La raison ? Les conditions de travail sont peu attrayante­s, et la rémunérati­on est trop faible, a-t-elle fait valoir en entrevue avec sa collègue Me Alexandra Paquette, spécialist­e du droit carcéral et criminel. Et les conséquenc­es sont graves, insistent-elles.

Il y a déjà des « ruptures de service » dans certaines régions du Québec. Par exemple, au Bas-Saint-Laurent– Gaspésie–Îles-de-la-Madeleine, aucun avocat du privé n’accepte de mandats d’aide juridique dans la plupart des domaines de droit. Et en Abitibi et au Saguenay–Lac-Saint-Jean, personne n’en prend en droit familial.

Les dossiers vont de remise en remise alors que les citoyens tentent de se trouver un avocat qui accepte les mandats d’aide juridique. Outre les retards, cette situation peut aussi mener à l’engorgemen­t des tribunaux si, faute de conseils juridiques, les citoyens décident d’aller à procès plutôt que de régler à l’amiable, illustrent-elles.

Me Paquette, qui travaille à Montréal, ajoute que pas plus tard que lundi, un homme détenu à Val-d’Or lui a demandé de le représente­r puisqu’il était incapable de trouver un avocat en Abitibi.

Des tarifs trop bas

Les conditions de travail actuelles n’incitent pas les avocats à prendre de tels mandats dans le cadre de leur pratique, soutiennen­t les deux avocates. Le bât blesse surtout au niveau de la rémunérati­on. Celle-ci est prévue par un tarif de l’État — une combinaiso­n de paiement à forfait et à l’acte — qui fait en sorte que la rémunérati­on peut glisser en deçà du salaire minimum dans certains dossiers.

Le CITAJ offre un exemple type pour illustrer la situation : pour régler un dossier de garde d’enfant du début à la fin, le tarif est de 620 $ pour environ 45 heures de travail dans le cas où un procès a lieu. Si l’on ajoute une moyenne de 12 heures pour s’assurer de l’admissibil­ité du client à l’aide juridique et effectuer ce qui doit être fait pour se conformer aux exigences du Barreau, soit la numérisati­on et l’archivage, il y a un total de 57 heures de travail.

Ce qui représente 10,85 $ l’heure. Me Paquette, la représenta­nte des Jeunes Barreaux sur le CITAJ, indique qu’il est aussi de plus en plus difficile d’intéresser de jeunes avocats à la pratique de l’aide juridique. « Je n’ai aucun argument pour les convaincre », se désole-t-elle. Elle leur dit qu’il s’agit d’une « vocation ». Sauf « qu’il y a quand même des factures à payer », explique-t-elle.

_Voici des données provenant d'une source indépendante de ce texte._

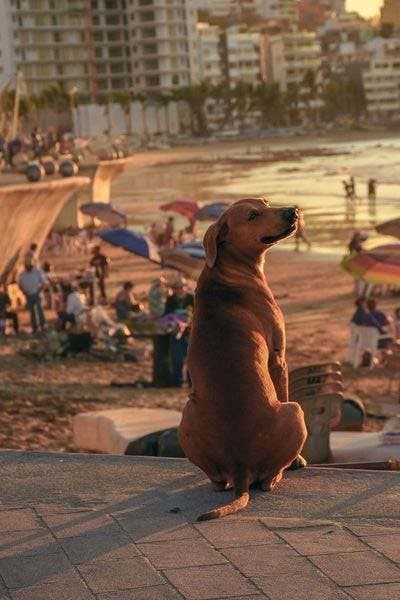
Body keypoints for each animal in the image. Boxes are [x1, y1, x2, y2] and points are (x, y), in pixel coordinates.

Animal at [180, 197, 308, 520]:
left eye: (266, 202)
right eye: (252, 215)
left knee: (216, 481)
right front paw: (299, 460)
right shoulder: (278, 358)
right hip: (295, 411)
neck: (227, 271)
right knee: (267, 481)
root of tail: (240, 468)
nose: (293, 210)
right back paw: (281, 472)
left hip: (187, 415)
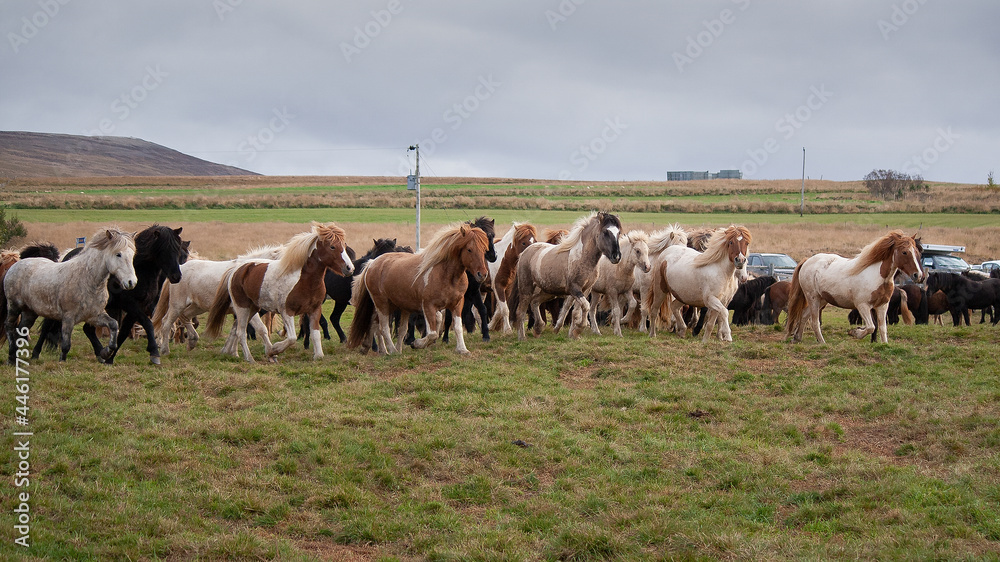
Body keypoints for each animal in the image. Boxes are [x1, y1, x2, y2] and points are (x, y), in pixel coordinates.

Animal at [3, 228, 138, 364]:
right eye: (118, 254)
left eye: (132, 255)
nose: (131, 282)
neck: (88, 280)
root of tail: (15, 265)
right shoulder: (68, 318)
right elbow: (66, 345)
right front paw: (62, 362)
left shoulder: (94, 315)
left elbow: (114, 325)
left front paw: (105, 353)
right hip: (14, 306)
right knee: (9, 327)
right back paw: (11, 358)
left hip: (30, 312)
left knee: (20, 330)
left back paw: (16, 357)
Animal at [205, 221, 354, 360]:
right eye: (332, 246)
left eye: (344, 246)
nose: (349, 268)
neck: (304, 281)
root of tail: (236, 270)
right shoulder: (287, 312)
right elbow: (292, 338)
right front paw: (274, 349)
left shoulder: (314, 310)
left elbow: (315, 334)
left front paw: (318, 356)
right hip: (242, 307)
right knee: (240, 332)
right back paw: (249, 358)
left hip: (253, 308)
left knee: (237, 328)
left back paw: (231, 352)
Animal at [348, 221, 492, 352]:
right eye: (469, 249)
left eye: (484, 250)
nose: (482, 274)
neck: (447, 276)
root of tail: (372, 263)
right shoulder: (428, 306)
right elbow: (432, 333)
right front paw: (417, 343)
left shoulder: (457, 304)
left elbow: (456, 327)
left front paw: (462, 349)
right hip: (382, 304)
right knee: (383, 328)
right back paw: (392, 351)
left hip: (393, 305)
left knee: (377, 324)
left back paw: (377, 349)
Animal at [512, 212, 620, 340]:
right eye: (605, 232)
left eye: (618, 233)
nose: (617, 256)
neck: (582, 257)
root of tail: (524, 253)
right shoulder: (575, 289)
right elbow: (586, 306)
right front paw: (578, 329)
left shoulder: (585, 290)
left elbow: (578, 311)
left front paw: (575, 334)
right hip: (526, 289)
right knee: (521, 311)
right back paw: (522, 337)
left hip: (548, 291)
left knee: (535, 302)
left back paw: (538, 328)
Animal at [788, 228, 920, 342]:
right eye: (904, 252)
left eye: (917, 252)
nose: (918, 275)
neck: (878, 277)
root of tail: (807, 261)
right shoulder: (862, 306)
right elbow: (871, 327)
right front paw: (855, 332)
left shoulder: (882, 306)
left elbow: (882, 328)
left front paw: (884, 344)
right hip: (813, 298)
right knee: (814, 322)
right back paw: (822, 342)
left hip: (822, 299)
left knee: (804, 315)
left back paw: (797, 338)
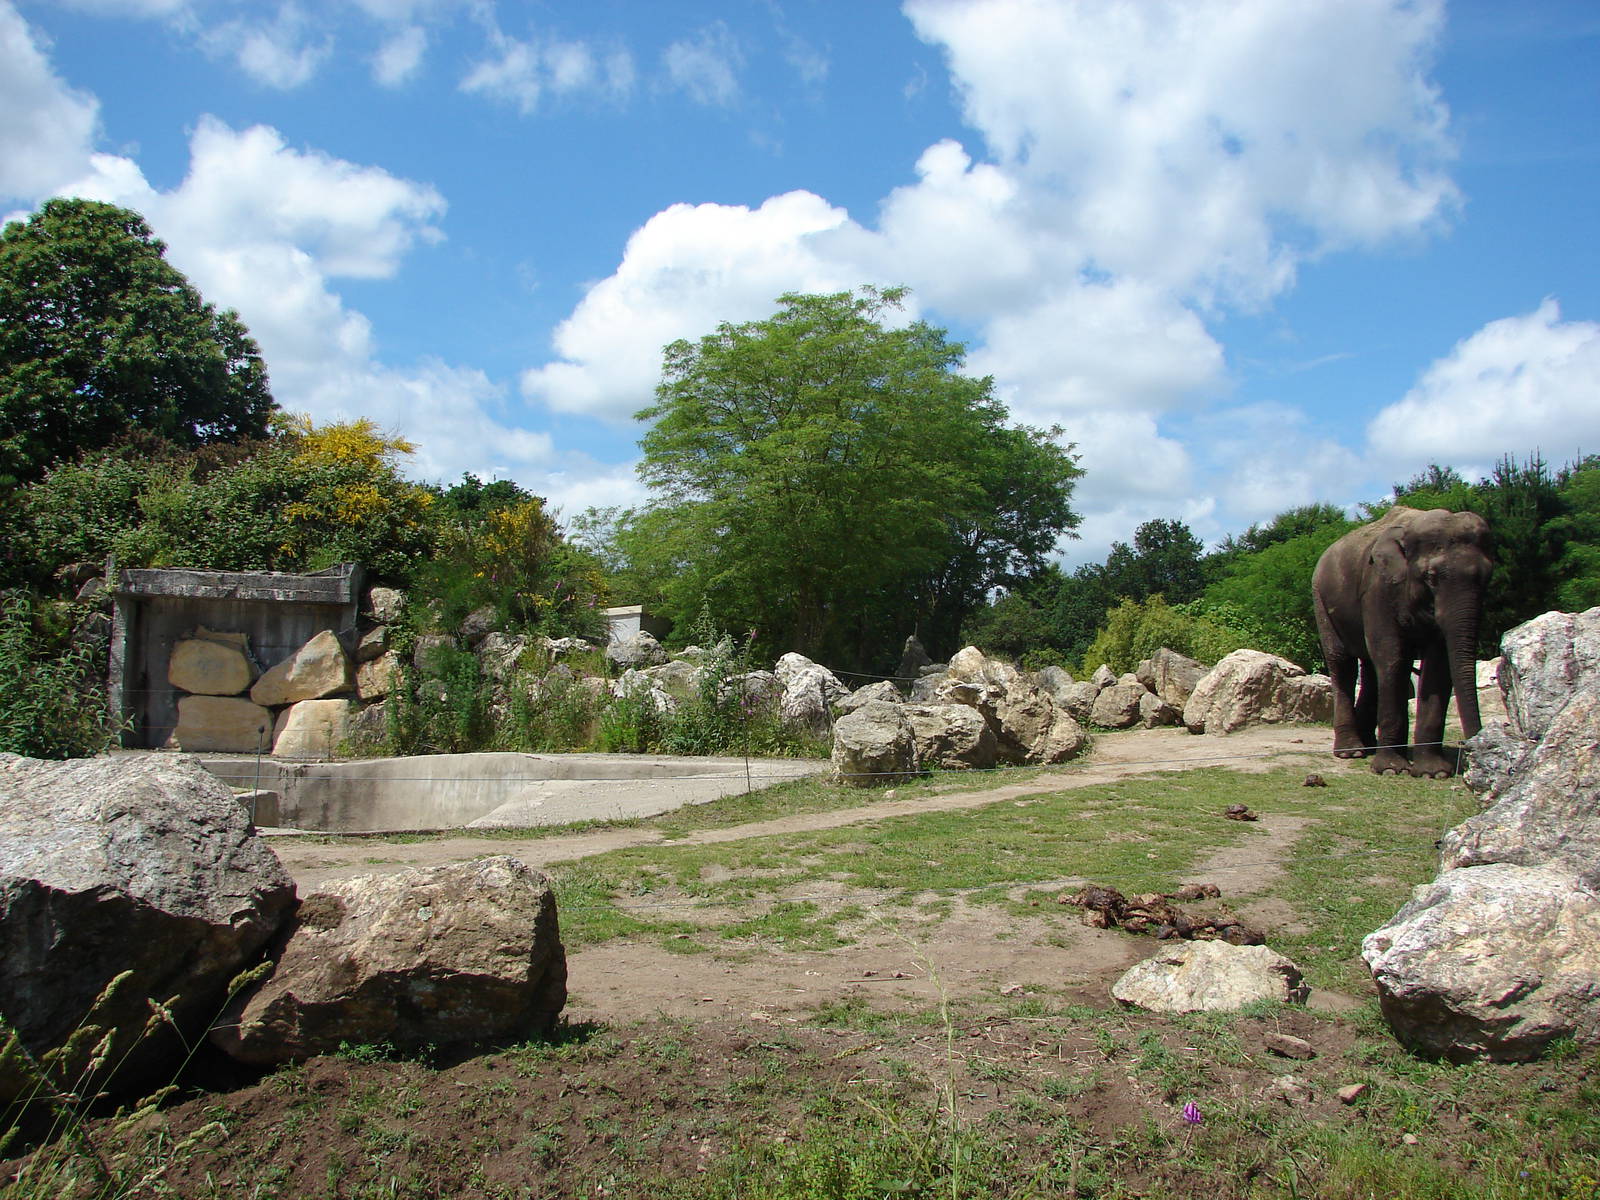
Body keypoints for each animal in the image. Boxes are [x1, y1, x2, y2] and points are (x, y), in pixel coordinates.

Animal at [1311, 506, 1493, 777]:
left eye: (1488, 577)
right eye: (1431, 577)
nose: (1471, 749)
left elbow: (1439, 663)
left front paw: (1433, 773)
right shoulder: (1378, 587)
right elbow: (1392, 655)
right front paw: (1390, 770)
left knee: (1370, 668)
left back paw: (1369, 746)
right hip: (1321, 599)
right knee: (1343, 663)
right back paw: (1351, 752)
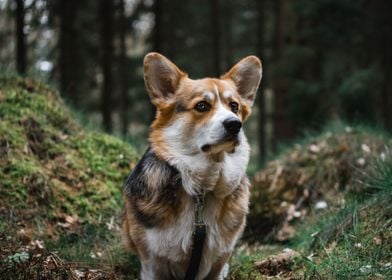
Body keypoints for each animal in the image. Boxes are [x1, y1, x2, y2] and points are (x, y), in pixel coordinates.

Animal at [122, 53, 262, 280]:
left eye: (234, 106)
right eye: (202, 106)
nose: (235, 124)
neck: (202, 189)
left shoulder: (218, 262)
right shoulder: (152, 263)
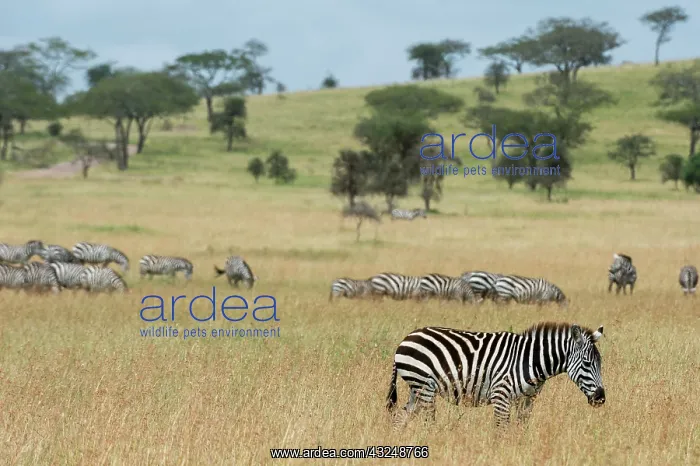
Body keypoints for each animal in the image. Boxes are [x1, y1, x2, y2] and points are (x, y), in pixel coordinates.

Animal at [386, 322, 605, 429]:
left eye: (600, 364)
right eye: (587, 364)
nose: (601, 399)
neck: (530, 361)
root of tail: (405, 339)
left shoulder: (527, 400)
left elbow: (521, 429)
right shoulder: (501, 395)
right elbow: (502, 430)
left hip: (417, 388)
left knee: (400, 418)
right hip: (425, 387)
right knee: (427, 422)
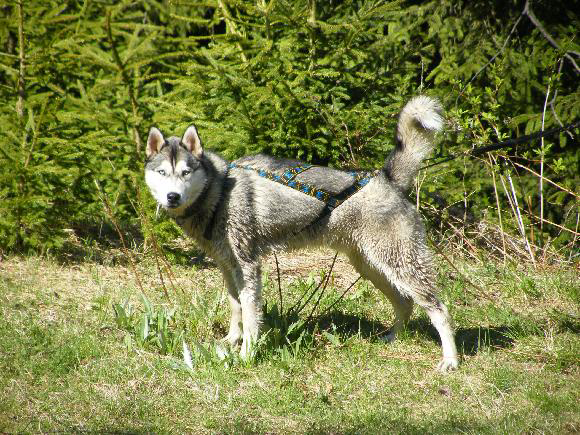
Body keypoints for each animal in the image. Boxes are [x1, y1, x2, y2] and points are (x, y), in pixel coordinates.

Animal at [144, 95, 458, 372]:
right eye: (162, 173)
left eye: (186, 172)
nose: (172, 197)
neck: (220, 193)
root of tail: (387, 179)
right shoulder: (227, 267)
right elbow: (236, 309)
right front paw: (231, 341)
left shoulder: (248, 268)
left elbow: (251, 315)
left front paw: (247, 354)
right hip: (371, 267)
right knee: (405, 303)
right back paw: (393, 338)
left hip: (400, 266)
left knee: (439, 310)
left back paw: (450, 360)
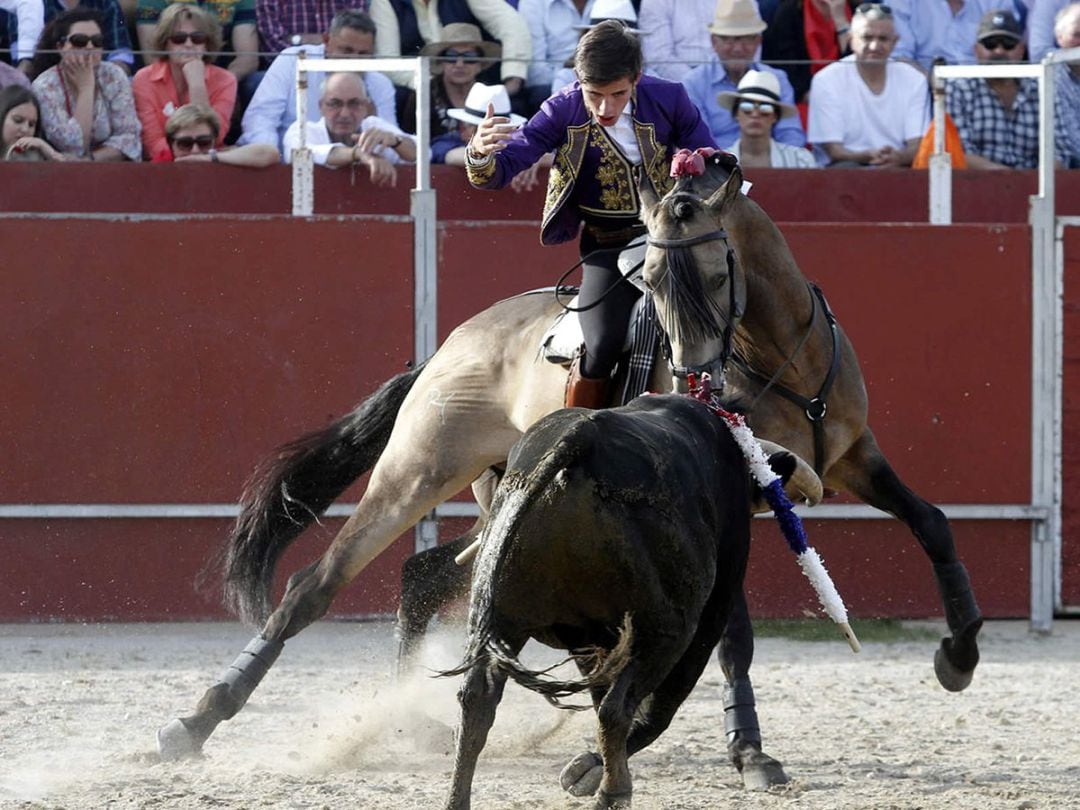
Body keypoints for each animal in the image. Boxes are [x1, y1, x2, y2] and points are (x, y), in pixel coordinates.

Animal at [156, 152, 984, 794]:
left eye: (720, 275)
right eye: (652, 280)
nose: (698, 381)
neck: (782, 359)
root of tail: (456, 340)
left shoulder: (856, 455)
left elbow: (933, 523)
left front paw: (959, 655)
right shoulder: (741, 502)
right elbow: (733, 639)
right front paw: (748, 749)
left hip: (499, 500)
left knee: (427, 572)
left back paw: (401, 713)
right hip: (420, 467)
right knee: (315, 583)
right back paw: (197, 720)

Le CITAJ souhaite que le ministre de la Justice, Simon Jolin-Barrette, s’implique davantage et vienne s’asseoir à la table de négociatio­n pour convenir de nouveaux tarifs et de meilleures conditions de travail. Le Barreau dénonce d’ailleurs depuis 2017 la désuétude de la structure tarifaire de l’aide juridique.